Ministral 8B brings an interleaved sliding-window attention architecture to edge inference, delivering faster and more memory-efficient processing across its full context window of 128K tokens at $0.15 per million tokens.

Tool Use
index.ts
import { streamText } from 'ai'
const result = streamText({
model: 'mistral/ministral-8b',
prompt: 'Why is the sky blue?'
})

About Ministral 8B

Released October 1, 2024, Ministral 8B sits between the 3B and 14B models in Mistral AI's edge lineup. What sets Ministral 8B apart is its architecture: an interleaved sliding-window attention mechanism engineered for inference speed and memory efficiency.
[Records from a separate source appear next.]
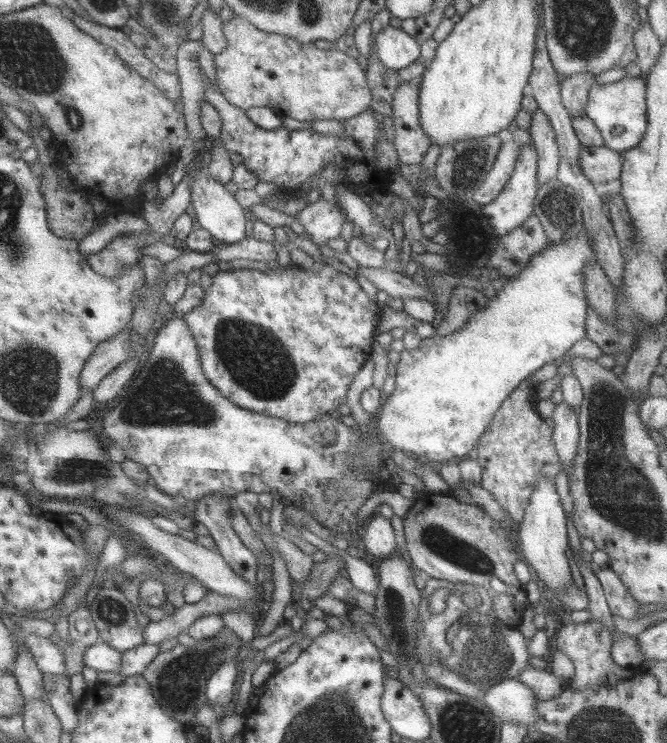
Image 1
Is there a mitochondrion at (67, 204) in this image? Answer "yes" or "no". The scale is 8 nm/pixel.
no

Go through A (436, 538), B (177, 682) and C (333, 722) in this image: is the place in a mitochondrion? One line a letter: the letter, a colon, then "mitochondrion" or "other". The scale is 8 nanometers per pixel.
A: mitochondrion
B: mitochondrion
C: mitochondrion

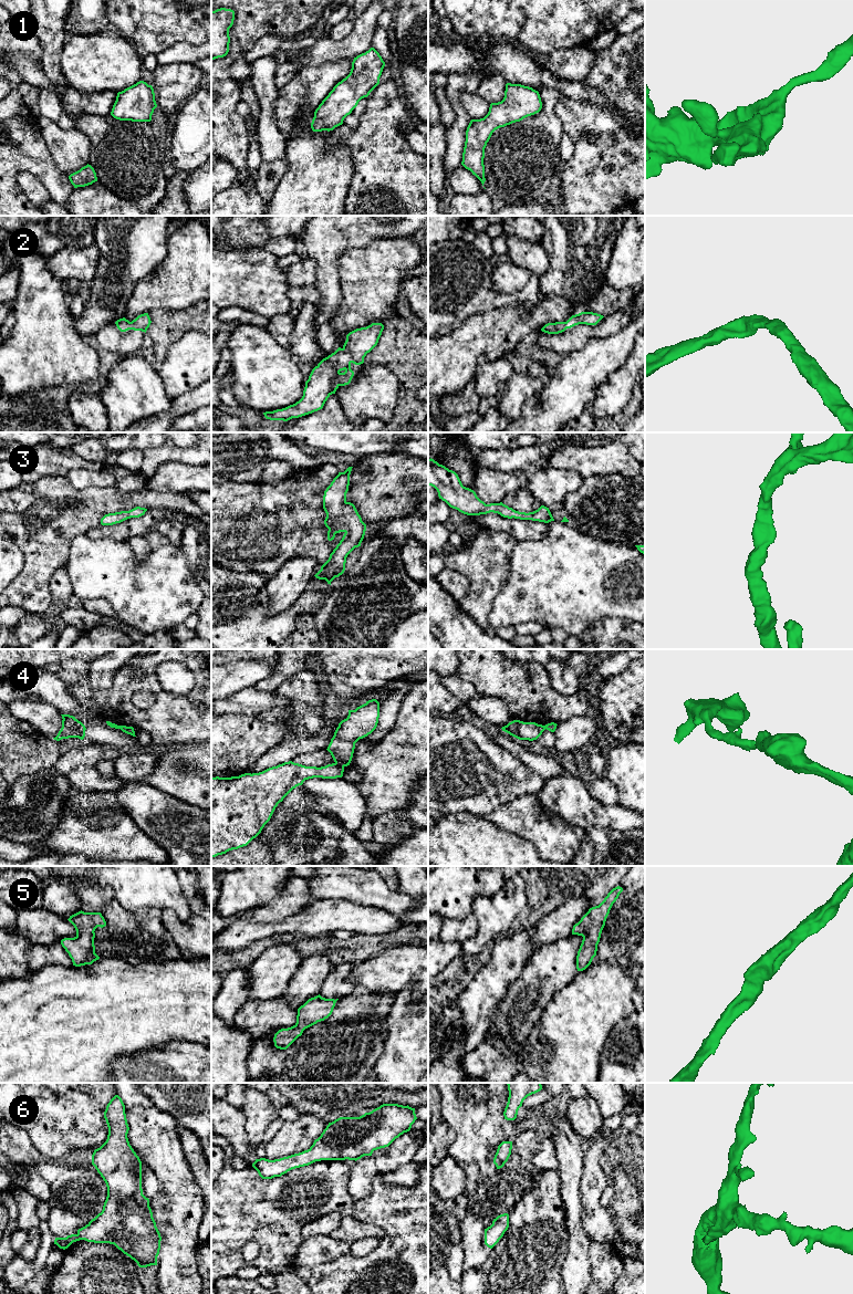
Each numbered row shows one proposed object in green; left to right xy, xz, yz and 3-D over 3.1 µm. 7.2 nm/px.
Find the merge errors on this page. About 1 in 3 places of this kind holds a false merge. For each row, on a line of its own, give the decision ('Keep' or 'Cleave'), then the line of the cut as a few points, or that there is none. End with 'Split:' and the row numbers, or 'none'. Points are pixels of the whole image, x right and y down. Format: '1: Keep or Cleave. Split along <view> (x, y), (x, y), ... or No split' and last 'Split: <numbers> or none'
1: Keep. No split
2: Keep. No split
3: Keep. No split
4: Cleave. Split along xz (334, 763), (343, 768)
5: Keep. No split
6: Keep. No split
Split: 4

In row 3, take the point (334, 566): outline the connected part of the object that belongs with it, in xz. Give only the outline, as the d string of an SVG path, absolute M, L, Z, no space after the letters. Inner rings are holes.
M352 468L339 472L323 495L323 509L326 513L324 524L329 529L327 540L334 540L336 533L344 533L329 560L314 575L319 580L325 580L330 585L335 577L344 573L347 555L355 547L361 546L366 531L366 524L362 521L355 505L346 501Z

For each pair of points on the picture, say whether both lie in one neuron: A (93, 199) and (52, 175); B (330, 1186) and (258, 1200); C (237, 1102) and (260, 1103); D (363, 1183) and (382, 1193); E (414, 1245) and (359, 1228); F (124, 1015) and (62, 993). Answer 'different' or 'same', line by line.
A: different
B: same
C: different
D: different
E: different
F: same

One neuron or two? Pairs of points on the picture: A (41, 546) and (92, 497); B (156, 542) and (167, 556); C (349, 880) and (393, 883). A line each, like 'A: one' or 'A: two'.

Standard full-attention transformers require every token to attend to every other token, scaling quadratically with sequence length. Sliding-window attention limits each token's attention span, cutting memory usage. The interleaved design alternates between full-attention and windowed layers, preserving the ability to reason over long-range dependencies while keeping the memory footprint practical.

Ministral 8B uses its full context window of 128K tokens and supports function calling, knowledge retrieval, and commonsense reasoning.

Ministral 8B carries dual licensing: the Mistral AI Commercial License for production and the Mistral AI Research License for non-commercial work. This offers more flexibility than the 3B variant.